Shares of XPresSpa Group (NASDAQ:XSPA) were climbing again Friday after the airport spa operator executed a 1-for-3 reverse split before trading opened Thursday.
Today, XpresSpa shares were up 34% at the close.
XPresSpa has pivoted to running COVID-19 testing sites in airports since its business model is currently inoperable given the plunge in airport traffic and the reluctance of passengers to get massages during a pandemic. The stock is one of several companies, including Hertz, Luckin Coffee, and other trendy overvalued stocks like Nikola and Genius Brands, that have soared in recent days.

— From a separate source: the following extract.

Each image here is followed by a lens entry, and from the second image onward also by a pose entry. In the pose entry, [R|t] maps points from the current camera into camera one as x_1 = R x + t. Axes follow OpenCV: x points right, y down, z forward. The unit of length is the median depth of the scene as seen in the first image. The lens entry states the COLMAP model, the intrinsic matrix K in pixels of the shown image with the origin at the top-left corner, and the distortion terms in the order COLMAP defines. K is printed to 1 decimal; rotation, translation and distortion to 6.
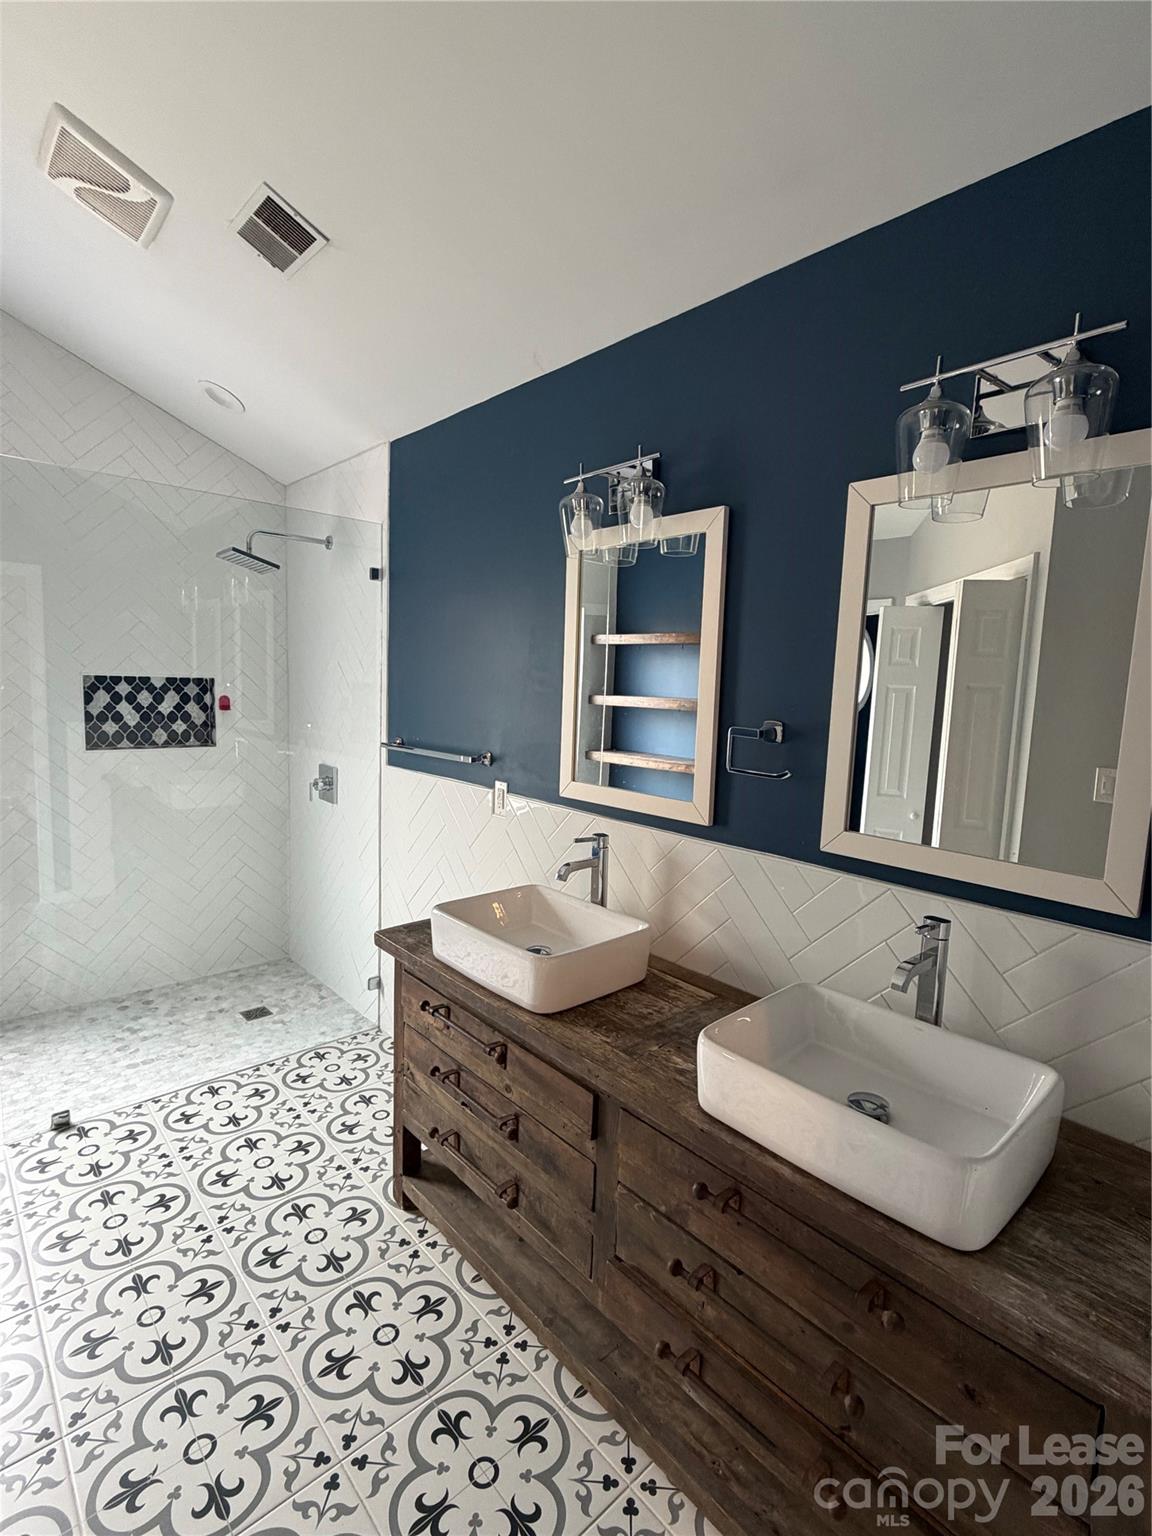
lens RADIAL K [[745.1, 0, 579.1], [0, 745.1, 764.3], [0, 0, 1]] dist [0.002339, -0.000146]
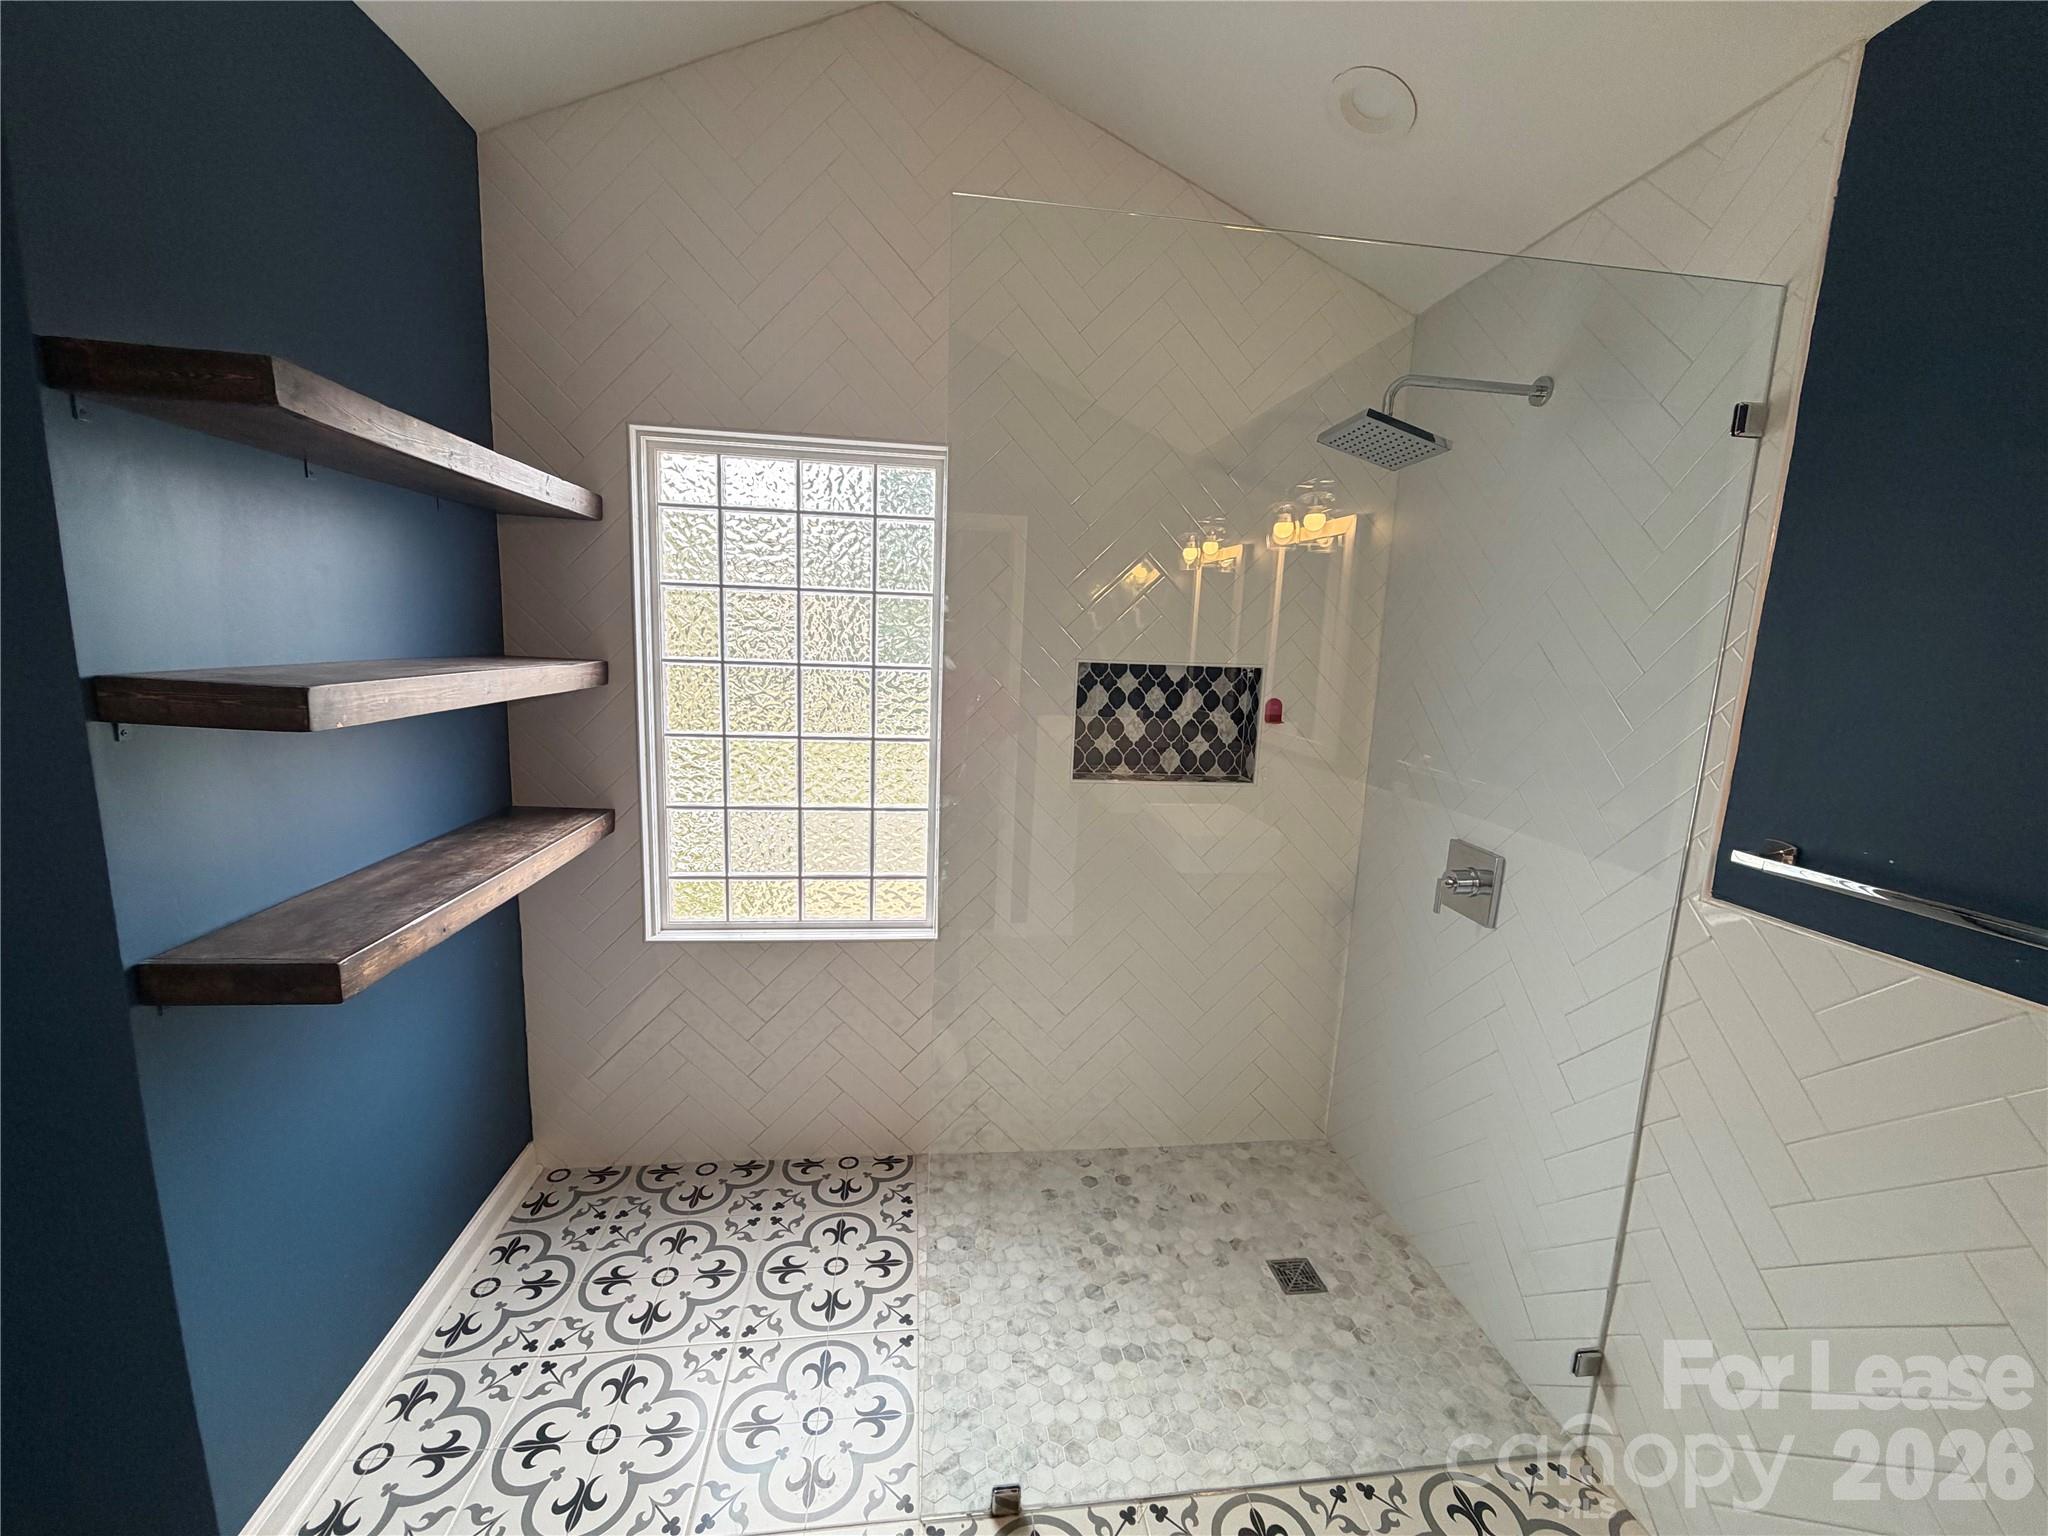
lens RADIAL K [[823.4, 0, 1023.4], [0, 823.4, 772.0], [0, 0, 1]] dist [-0.000125, -0.000154]
pose [[0.825943, 0.089460, -0.556611, -0.286579], [-0.074574, 0.995990, 0.049418, -0.054133], [0.558800, 0.000692, 0.829302, 0.367586]]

There's no real news driving this momentum. Rather, it seems to be day traders on Robinhood and other such platforms driving the high-volume moves hoping for a quick buck.
Reverse splits are generally made to avoid being delisted by stock exchanges, which require shares to trade for more than a $1, or to avoid the perception that a company is a penny stock. XPresSpa shares had traded for less than $1 for much of the year, given the challenges it faces around COVID-19.
Prior to the pandemic, XPresSpa was still a struggling company as revenue declined last year, and it posted a wide loss. Given the substantial challenges from COVID-19, there is little chance that an unprofitable business that generated less than $50 million in revenue last year is actually worth $200 million, about where the company's market cap is today.
Gamblers may want to take a chance on XPresSpa, but investors should stay away.